§ **Exercise**:
Report back every line from the entries below in which the word "found" occurs.

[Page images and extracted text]
----------

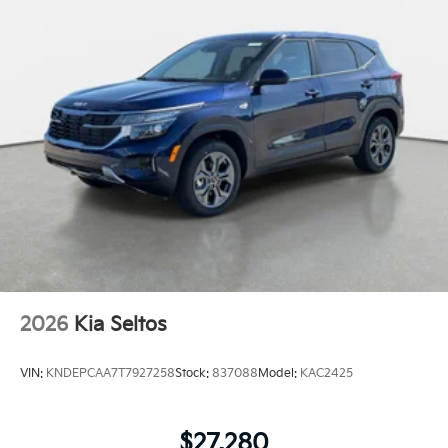
2026
Kia Seltos
VIN:
KNDEPCAA7T7927258
Stock:
837088
Model:
KAC2425
$27,280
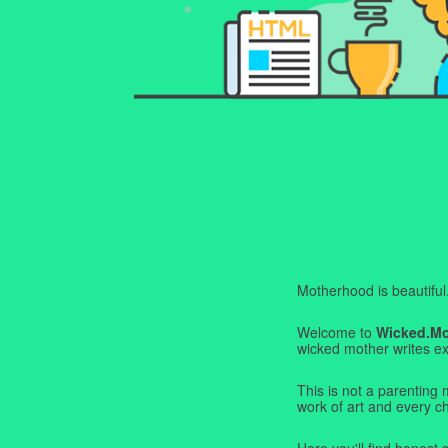
Motherhood is beautiful. I
Welcome to
Wicked.M
wicked mother writes exa
This is not a parenting 
work of art and every c
Here you'll find honest s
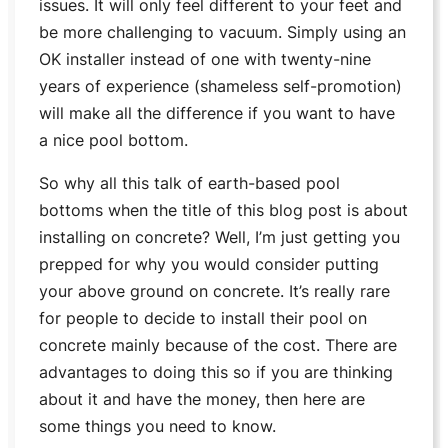
issues. It will only feel different to your feet and
be more challenging to vacuum. Simply using an
OK installer instead of one with twenty-nine
years of experience (
shameless self-promotion
)
will make all the difference if you want to have
a nice pool bottom.
So why all this talk of earth-based pool
bottoms when the title of this blog post is about
installing on concrete? Well, I’m just getting you
prepped for why you would consider putting
your above ground on concrete. It’s really rare
for people to decide to install their pool on
concrete mainly because of the cost. There are
advantages to doing this so if you are thinking
about it and have the money, then here are
some things you need to know.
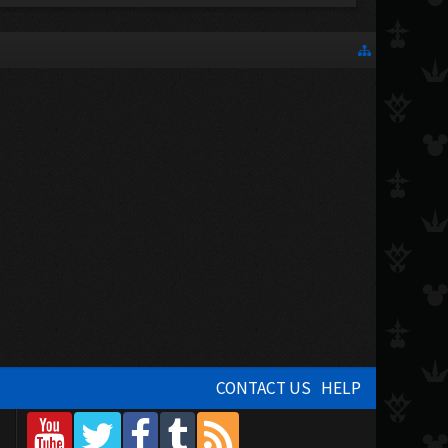
CONTACT US
HELP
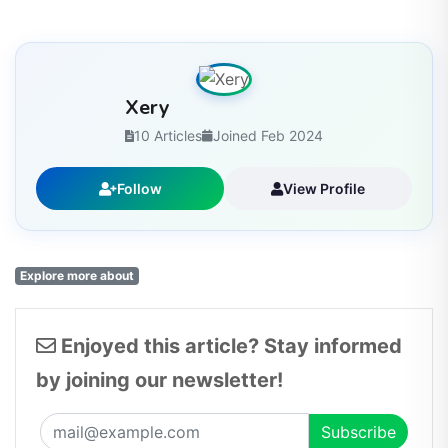
Xery
10 Articles
Joined Feb 2024
Follow
View Profile
Explore more about
Enjoyed this article? Stay informed
by joining our newsletter!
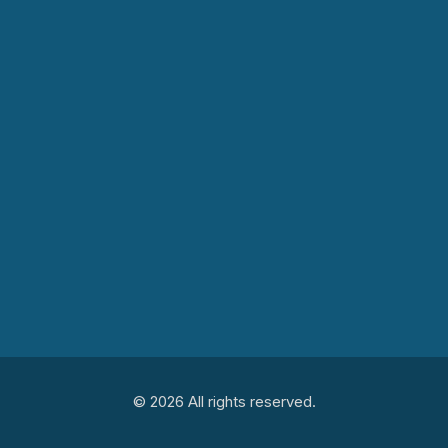
© 2026 All rights reserved.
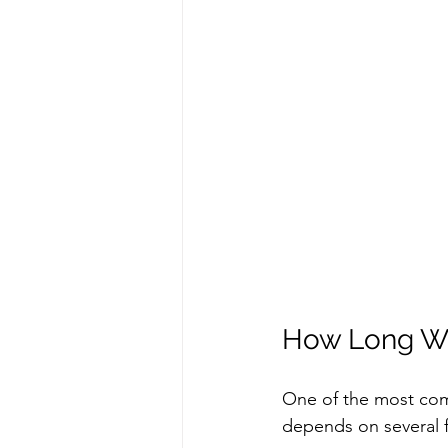
How Long Wil
One of the most comm
depends on several f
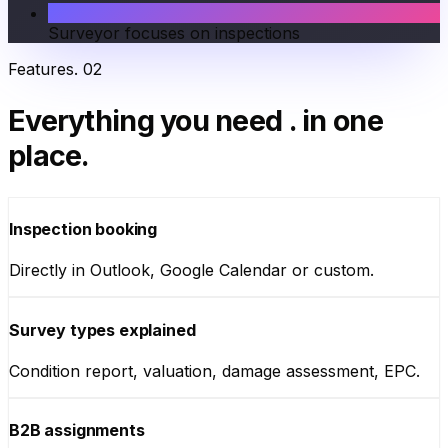
Surveyor focuses on inspections
Features
.
02
Everything you need
.
in one
place.
Inspection booking
Directly in Outlook, Google Calendar or custom.
Survey types explained
Condition report, valuation, damage assessment, EPC.
B2B assignments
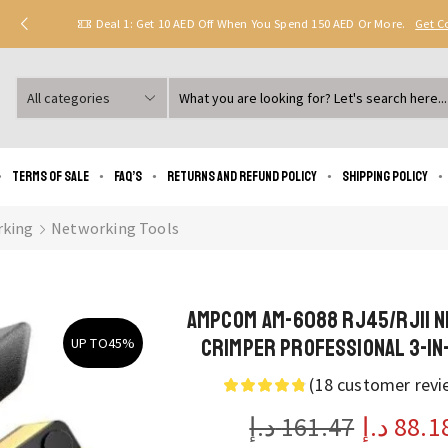
Deal 1: Get 10 AED Off When You Spend 150 AED Or More.
Get 
Search
input
Terms of Sale
FAQ’s
Returns and Refund Policy
Shipping policy
king
Networking Tools
AMPCOM AM-6088 RJ45/RJ11 
Crimper Professional 3-in-
UP TO
45%
(
18
customer revi
د.إ
161.47
د.إ
88.1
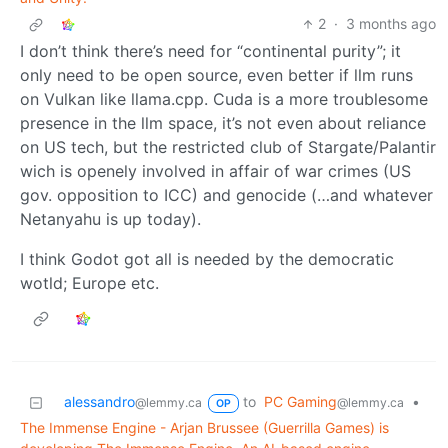
2
·
3 months ago
I don’t think there’s need for “continental purity”; it
only need to be open source, even better if llm runs
on Vulkan like llama.cpp. Cuda is a more troublesome
presence in the llm space, it’s not even about reliance
on US tech, but the restricted club of Stargate/Palantir
wich is openely involved in affair of war crimes (US
gov. opposition to ICC) and genocide (…and whatever
Netanyahu is up today).
I think Godot got all is needed by the democratic
wotld; Europe etc.
alessandro
to
PC Gaming
•
@lemmy.ca
@lemmy.ca
OP
The Immense Engine - Arjan Brussee (Guerrilla Games) is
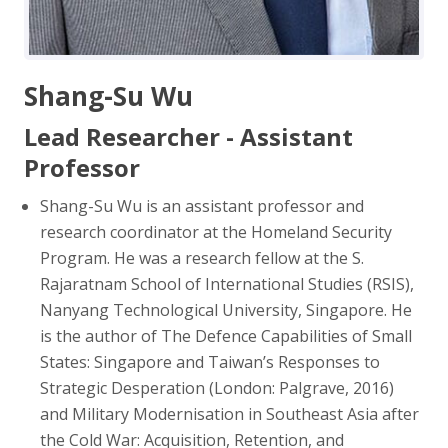
Shang-Su Wu
Lead Researcher - Assistant
Professor
Shang-Su Wu is an assistant professor and
research coordinator at the Homeland Security
Program. He was a research fellow at the S.
Rajaratnam School of International Studies (RSIS),
Nanyang Technological University, Singapore. He
is the author of The Defence Capabilities of Small
States: Singapore and Taiwan’s Responses to
Strategic Desperation (London: Palgrave, 2016)
and Military Modernisation in Southeast Asia after
the Cold War: Acquisition, Retention, and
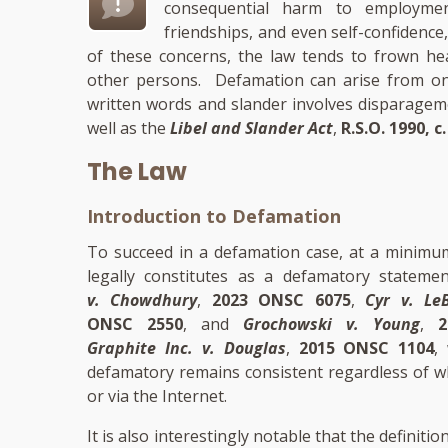
consequential harm to employment
friendships, and even self-confidence,
of these concerns, the law tends to frown he
other persons. Defamation can arise from on
written words and slander involves disparage
well as the
Libel and Slander Act
,
R.S.O. 1990, c.
The Law
Introduction to Defamation
To succeed in a defamation case, at a minimum
legally constitutes as a defamatory stateme
v. Chowdhury
,
2023 ONSC 6075
,
Cyr v. Le
ONSC 2550
, and
Grochowski v. Young
,
Graphite Inc. v. Douglas
,
2015 ONSC 1104
,
defamatory remains consistent regardless of w
or via the Internet.
It is also interestingly notable that the definit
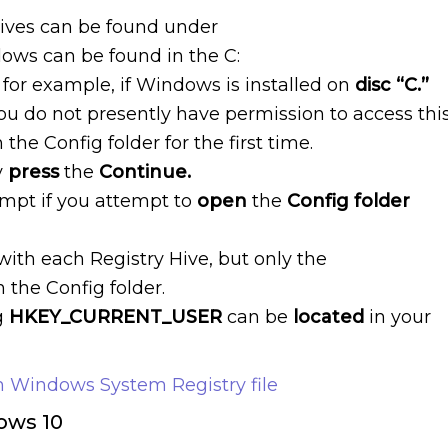
hives can be found under
dows can be found in the C:
, for example, if Windows is installed on
disc “C.”
ou do not presently have permission to access thi
he Config folder for the first time.
y
press
the
Continue.
ompt if you attempt to
open
the
Config folder
 with each Registry Hive, but only the
n the Config folder.
g
HKEY_CURRENT_USER
can be
located
in your
 Windows System Registry file
dows 10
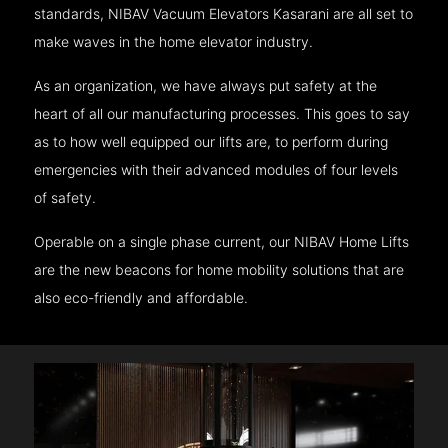
standards, NIBAV Vacuum Elevators Kasarani are all set to
make waves in the home elevator industry.
As an organization, we have always put safety at the
heart of all our manufacturing processes. This goes to say
as to how well equipped our lifts are, to perform during
emergencies with their advanced modules of four levels
of safety.
Operable on a single phase current, our NIBAV Home Lifts
are the new beacons for home mobility solutions that are
also eco-friendly and affordable.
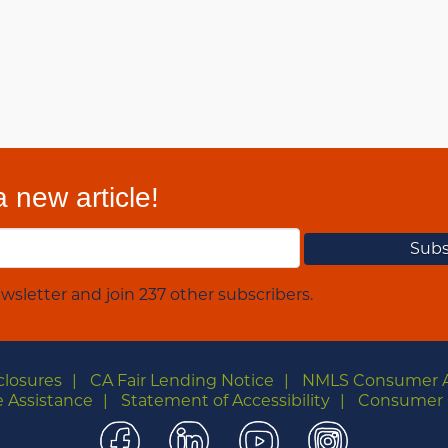
 new article!
wsletter and join 237 other subscribers.
closures
CA Fair Lending Notice
NMLS Consumer 
 Assistance
Statement of Accessibility
Consumer 
Facebook
LinkedIn
YouTube
Instagra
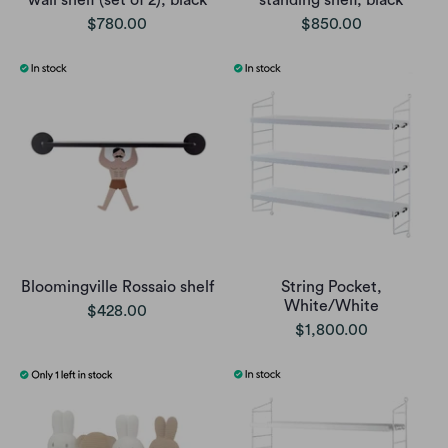
$780.00
$850.00
Bloomingville Rossaio shelf
String Pocket,
White/White
$428.00
$1,800.00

----------

§ **Result of this exercise**:
hives can be found under
dows can be found in the C:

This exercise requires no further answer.